Reproduce the records below with every occurrence of "slice" swapped for "segment" and nothing else altered. Leave the pictures out of the answer.

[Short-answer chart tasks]
────────────────────
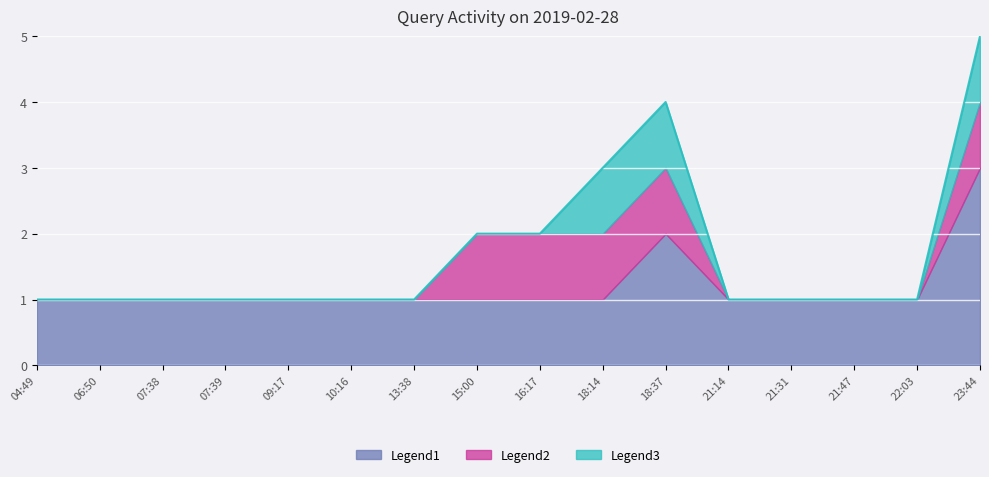

What is the label of the 7th point from the right?

18:14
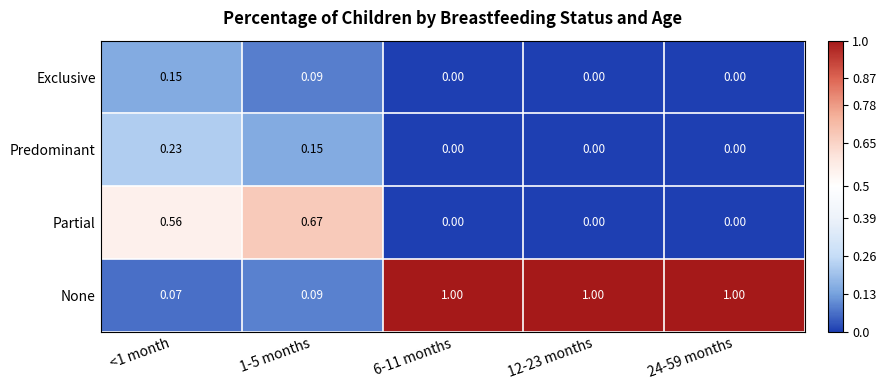

List the series in order of their peak value, highest first.

None, Partial, Predominant, Exclusive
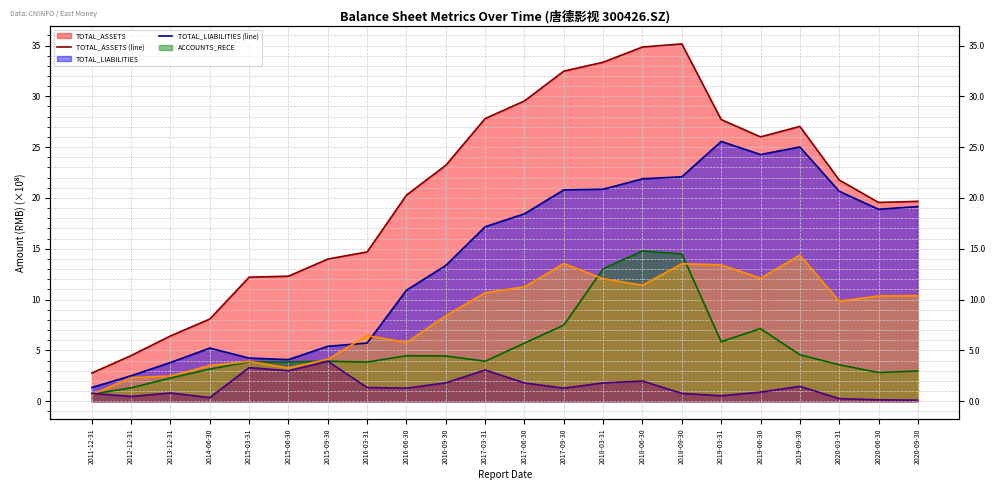

True or false: TOTAL_ASSETS (line) and TOTAL_LIABILITIES (line) cross at least once.

False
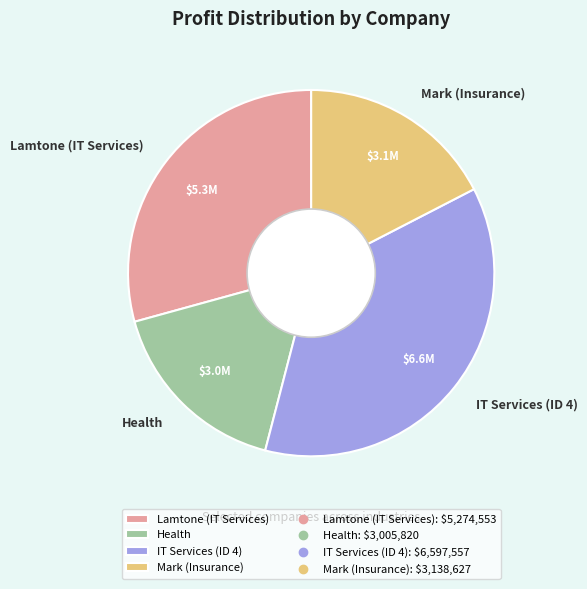

What is the smallest slice in the pie chart?

Health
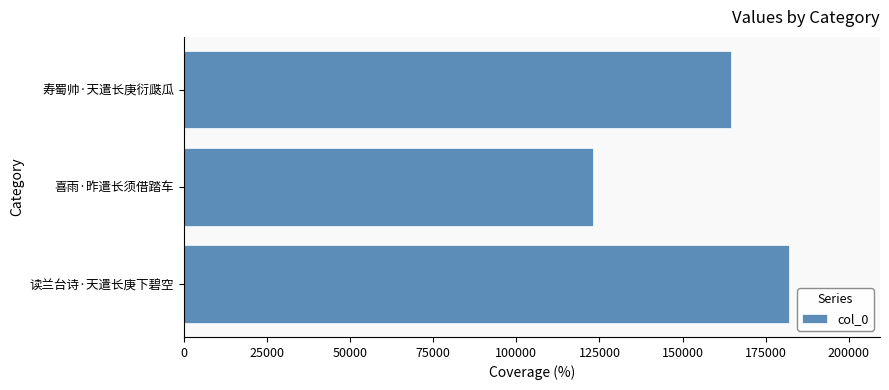

What is the change in value from 喜雨·昨遣长须借踏车 to 寿蜀帅·天遣长庚衍瓞瓜?

+41601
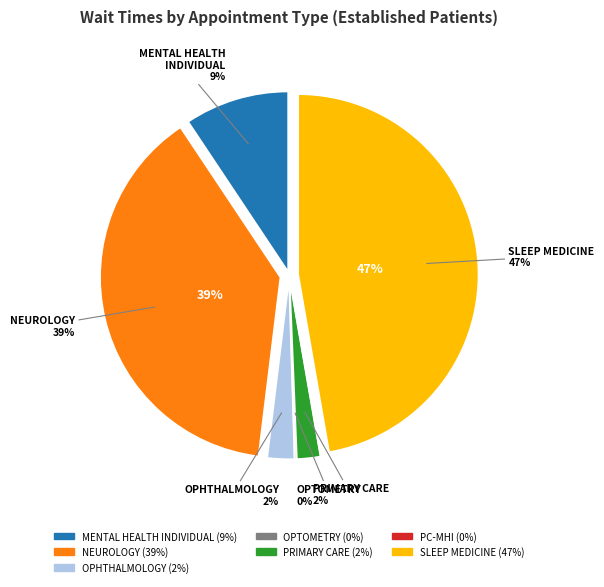

Is there a majority slice in this chart?

No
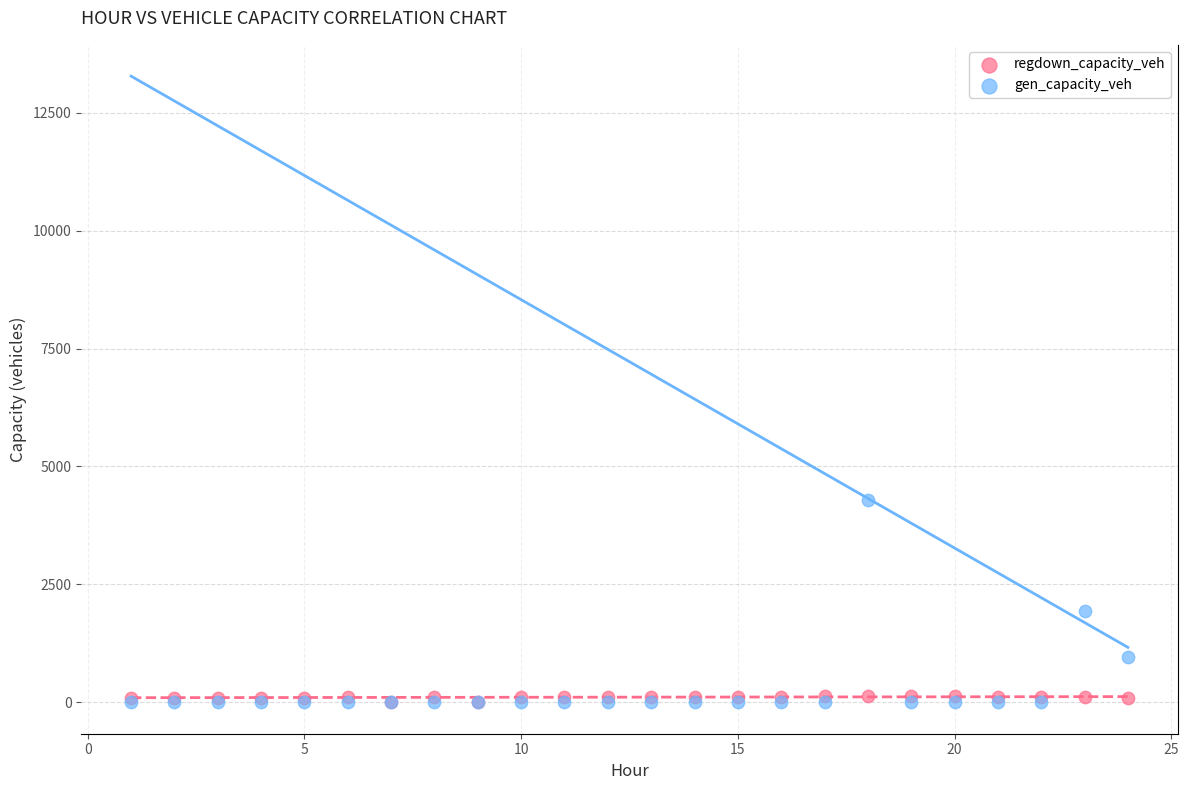

In the gen_capacity_veh series, what Y value is closest to 2141?

1946.8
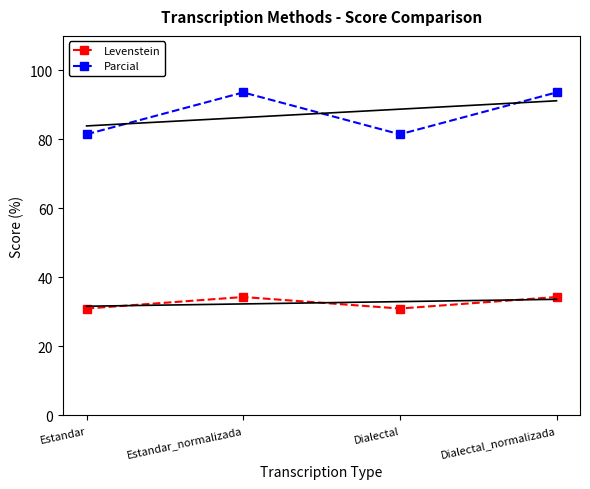

What is the sum of the Parcial values at Estandar and Dialectal_normalizada?

175.1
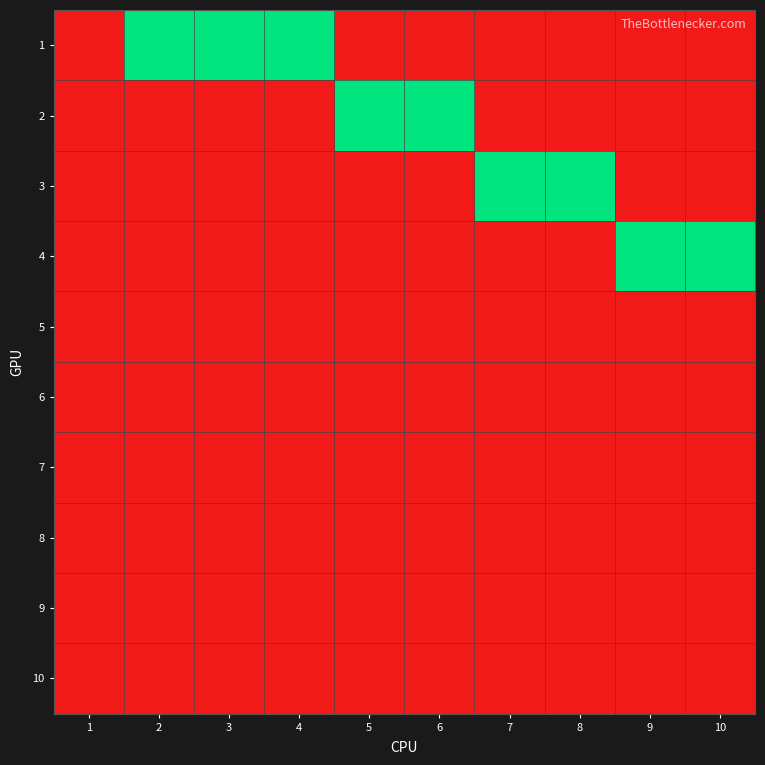

Reading left to right, extract all data points from this chart.

1: 1=0	2=1	3=1	4=1	5=0	6=0	7=0	8=0	9=0	10=0
2: 1=0	2=0	3=0	4=0	5=1	6=1	7=0	8=0	9=0	10=0
3: 1=0	2=0	3=0	4=0	5=0	6=0	7=1	8=1	9=0	10=0
4: 1=0	2=0	3=0	4=0	5=0	6=0	7=0	8=0	9=1	10=1
5: 1=0	2=0	3=0	4=0	5=0	6=0	7=0	8=0	9=0	10=0
6: 1=0	2=0	3=0	4=0	5=0	6=0	7=0	8=0	9=0	10=0
7: 1=0	2=0	3=0	4=0	5=0	6=0	7=0	8=0	9=0	10=0
8: 1=0	2=0	3=0	4=0	5=0	6=0	7=0	8=0	9=0	10=0
9: 1=0	2=0	3=0	4=0	5=0	6=0	7=0	8=0	9=0	10=0
10: 1=0	2=0	3=0	4=0	5=0	6=0	7=0	8=0	9=0	10=0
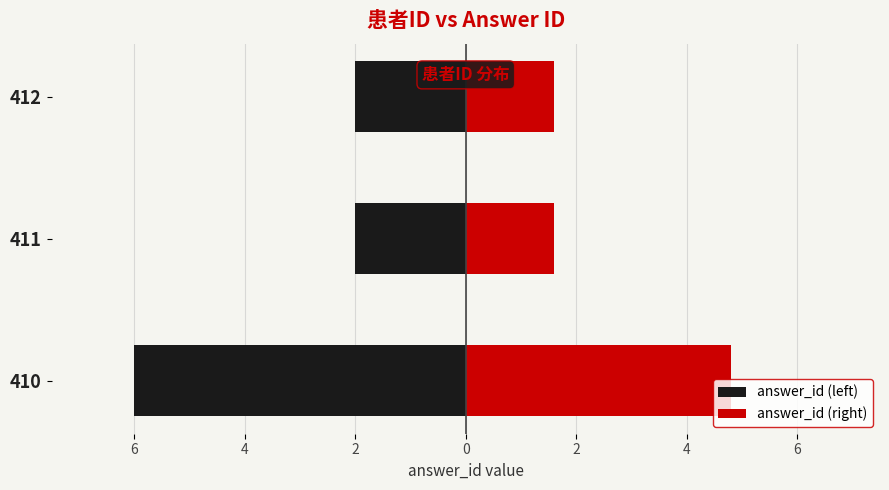

How many bars are there in total?

6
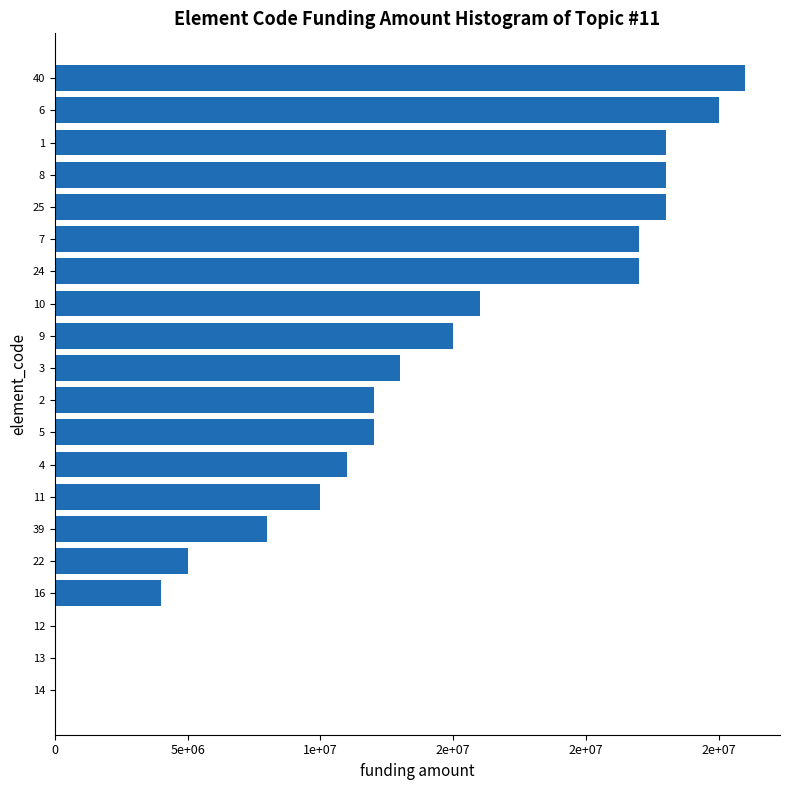

Are the bars horizontal?

Yes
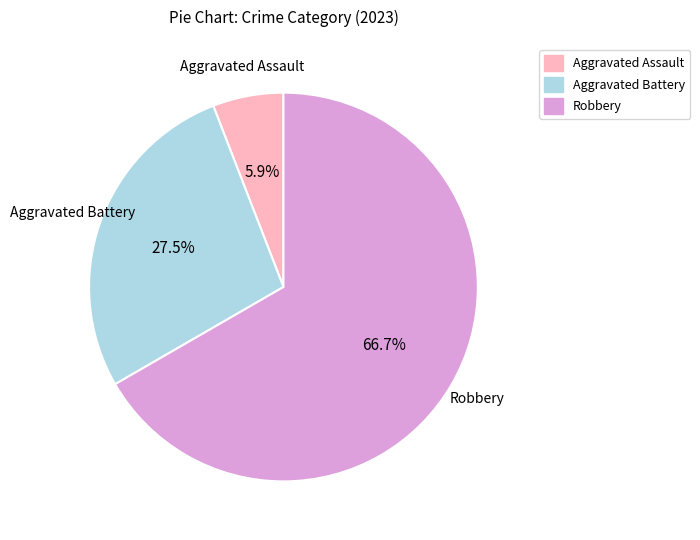

Is there a majority slice in this chart?

Yes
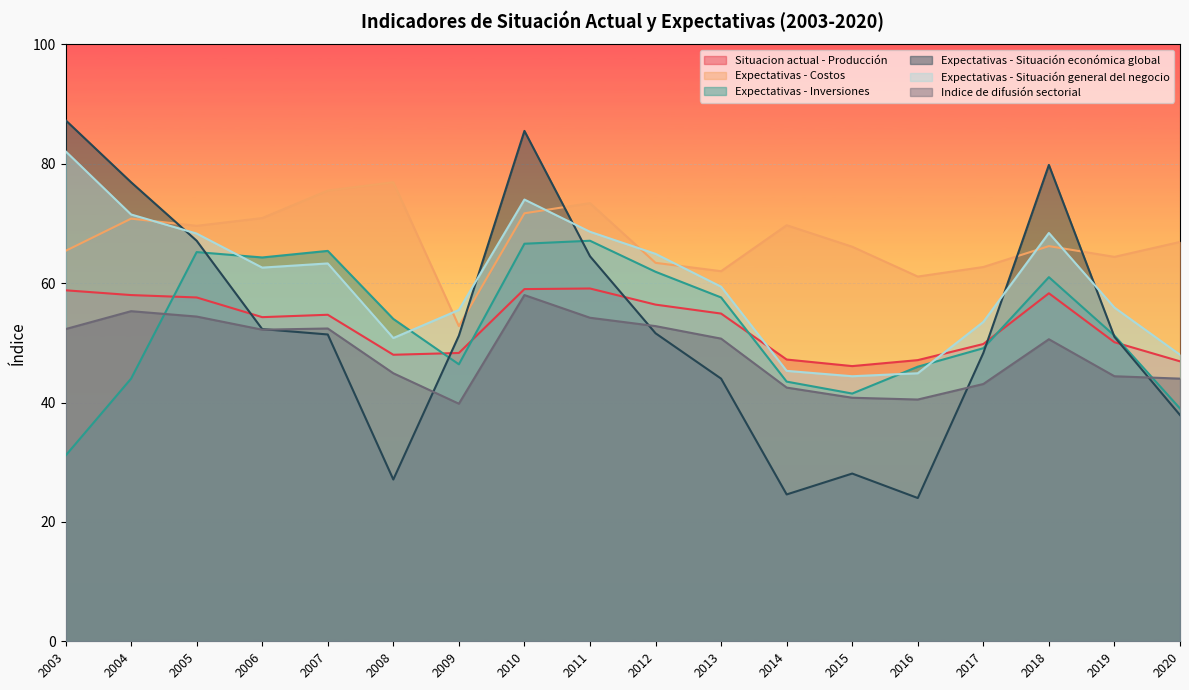

Where do Expectativas - Situación general del negocio and Situacion actual - Producción first cross each other?

2013 and 2014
────────────────────
- RESULT FOR THIS EXERCISE -
What is the label of the 7th point from the right?

18:14

List the series in order of their peak value, highest first.

None, Partial, Predominant, Exclusive

True or false: TOTAL_ASSETS (line) and TOTAL_LIABILITIES (line) cross at least once.

False

What is the smallest segment in the pie chart?

Health

What is the change in value from 喜雨·昨遣长须借踏车 to 寿蜀帅·天遣长庚衍瓞瓜?

+41601

Is there a majority segment in this chart?

No

In the gen_capacity_veh series, what Y value is closest to 2141?

1946.8

What is the sum of the Parcial values at Estandar and Dialectal_normalizada?

175.1

Reading left to right, extract all data points from this chart.

1: 1=0	2=1	3=1	4=1	5=0	6=0	7=0	8=0	9=0	10=0
2: 1=0	2=0	3=0	4=0	5=1	6=1	7=0	8=0	9=0	10=0
3: 1=0	2=0	3=0	4=0	5=0	6=0	7=1	8=1	9=0	10=0
4: 1=0	2=0	3=0	4=0	5=0	6=0	7=0	8=0	9=1	10=1
5: 1=0	2=0	3=0	4=0	5=0	6=0	7=0	8=0	9=0	10=0
6: 1=0	2=0	3=0	4=0	5=0	6=0	7=0	8=0	9=0	10=0
7: 1=0	2=0	3=0	4=0	5=0	6=0	7=0	8=0	9=0	10=0
8: 1=0	2=0	3=0	4=0	5=0	6=0	7=0	8=0	9=0	10=0
9: 1=0	2=0	3=0	4=0	5=0	6=0	7=0	8=0	9=0	10=0
10: 1=0	2=0	3=0	4=0	5=0	6=0	7=0	8=0	9=0	10=0

How many bars are there in total?

6

Are the bars horizontal?

Yes

Is there a majority segment in this chart?

Yes

Where do Expectativas - Situación general del negocio and Situacion actual - Producción first cross each other?

2013 and 2014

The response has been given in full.